That’s a different argument. No single paper or study is a slam-dunk closure of debate. That includes this paper and it also includes Piketty’s book. They are contributions to the literature, to be weighed against other evidence. As in most things involving economics, you’re almost never going to get widespread agreement.
Are you seeing the context of this thread? It has nothing whatsoever to do with Keynesian stimulus. What we’re talking about here is a permanent state of taxing the wealthy and re-distributing the assets to reduce wealth inequality. Some people on the left have now adopted ‘fiscal stimulus’ as some kind of free lunch, that you can raise taxes with impunity whenever you want because… Keynes.

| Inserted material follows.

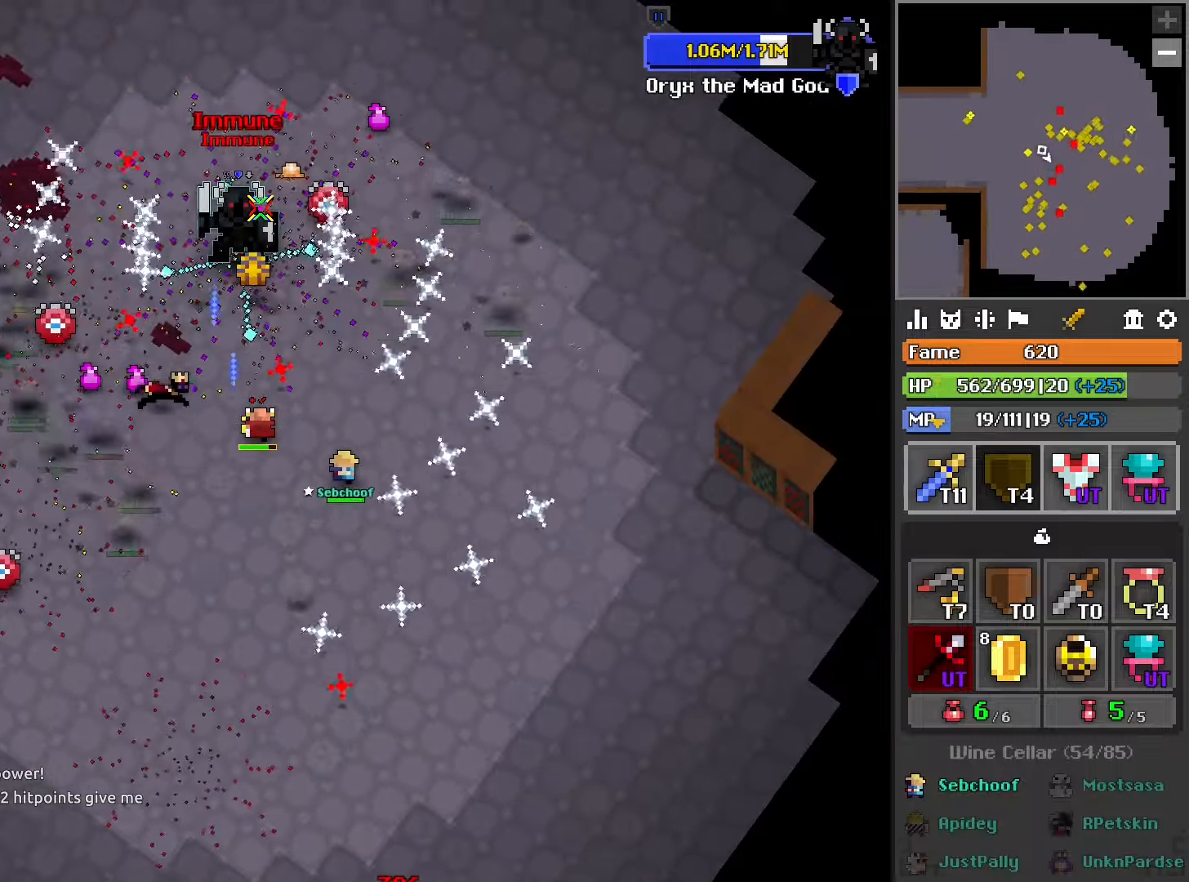
{"buttons": ["R2"], "left_stick": "center", "right_stick": "center", "events": []}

Only if the money is used to reduce the deficit. And that’s consistent with her paper, but not with the notion that we should raise capital gains tax permanently for no reason other than to extract wealth from those who earn them.
Then you should tell the other participants in this thread. Absent the zero-bound problem of monetary policy and the recession-led drop in consumption that may support fiscal stimulus in some cases, running big deficits and increasing taxes (that aren’t used to reduce deficits) will cause a drop in GDP growth. That’s what the best economic evidence tells us, and that’s the argument I was making in this thread. Romer and Romer’s paper provides some good evidence that deficits and tax increases reduce economic growth.
There is quite a bit of evidence that raising corporate tax rates and capital gains taxes does not result in a whole lot of revenue for the government. Here in Canada, we cut our corporate tax rates and capital gains taxes quite substantially, and our revenue went up.
And for the purpose of this particular debate, note that we’re talking about long-term effects, not short-term. The left is advocating for permanent higher taxes on the wealthy to lower wealth inequality. Many taxes will result in a short-tun revenue increase, but over the long run revenue is decreased due to the negative effect on growth.
I don’t think it’s a revelation - I’ve been arguing that for decades. It’s the other people in this thread who seem to think that such tax increases are free or cost very little that need to be told this. Welcome to my side.
Of course. We could debate this for a long time, as I think this issue is complex and there are few easy answers on the right or the left. But it has nothing to do with this particular debate, which is about the wisdom of large permanent taxes for the purpose of constantly redistributing wealth to reduce wealth inequality. That’s what Piketty proposes.